LoveNeverfails and ScaredOfLonely
There are different issues here, and none of them have to do with seeing your therapist as a friend or anything other than a professional doing a professional job.
1. There are two 'traditions' or 'strands' in psychology - the one starting with Freud (oedipal), which became mainstream, and the other starting with Janet (attachment), which is now beginning to get the recognition it deserves, with theorists like Winnicot, Ferenczi, Balint, etc. It is the Janet tradition that recognizes the importance of treating the WHOLE person. (Freud did recognize the importance at first, but somehow changed his mind - and not only did he stop touching his patients, he moved his chair to a spot where they could not even see him. Interestingly enough, there was no therapeutic reason for this, he stated clearly that he hated being 'stared at' for so many hours a day. For many years afterwards, analysts would sit out of sight, for reasons they believed to be therapeutic. Funny, really.)
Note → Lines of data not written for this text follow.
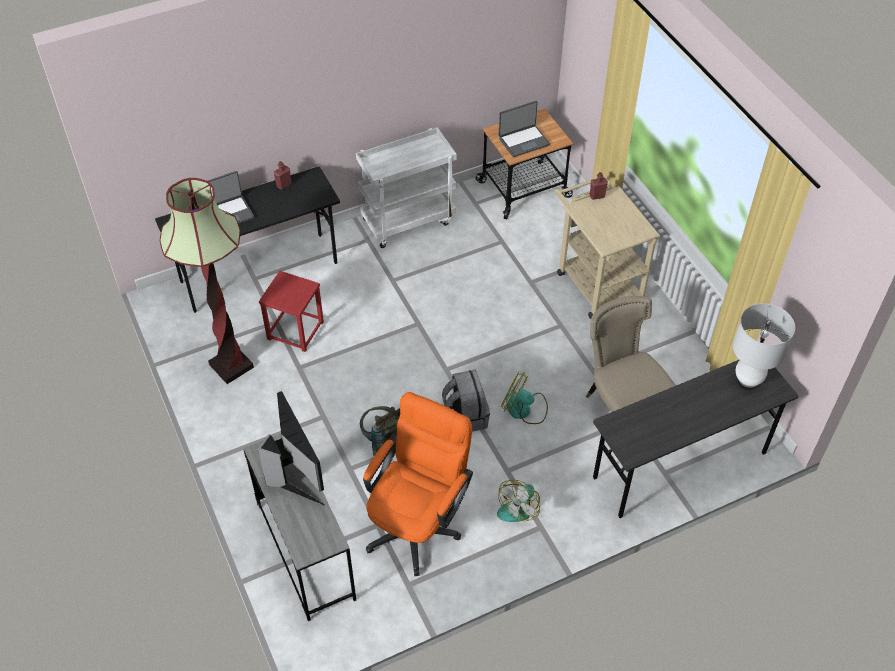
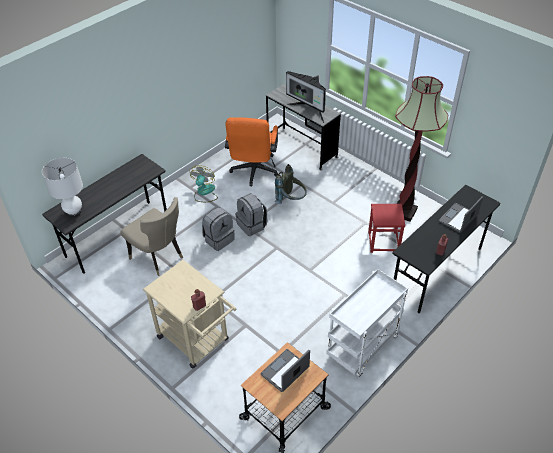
camera: 160 degrees right, 5 degrees down
(524, 409) = (219, 239): fan -> grey backpack

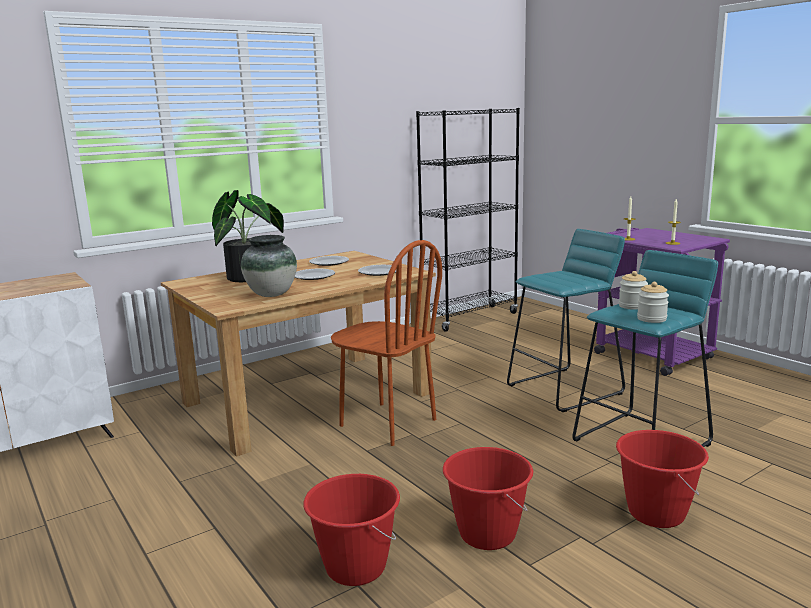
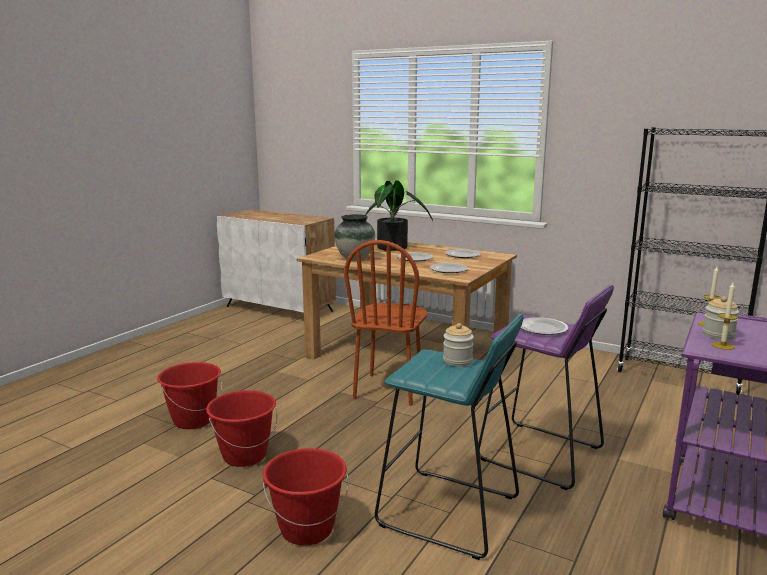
camera: 65 degrees right, 0 degrees up
(564, 277) = (543, 328): none -> plate
(565, 389) = (541, 454): turquoise stool -> purple stool
(651, 319) = (416, 371): jar -> jar (718, 335)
2. I think the point is that there are people with different issues - those that don't want to be touched and should therefore not be touched. There are those whose particular issues actually require the integration of the body into the whole process. In the same way that touching a person who does not want it can re-traumatise, there are theorists who strongly argue that NOT touching when the moment or the client requires it, also re-traumatises. This is what happens in my case.
I am most definitely not advocating 'affection', but something else altogether. Some can't regress or process without a 'physical anchor', or who experienced in their trauma someone watching instead of rescuing (in which case the T 'watching' is all too reminiscent) and so on.
So, I think it depends on the person, the particular circumstances in therapy and the nature of the trauma. We can't make hard and fast rules about what 'works' and what doesn't, about whether therapists should include physical contact in therapy or not based on our particular psychological make-up, and neither should therapists make hard and fast rules about to touch or not to touch. Even those therapists in the Janet tradition who advocate physical touch in therapy are highly selective and careful in who they choose to touch, when and why.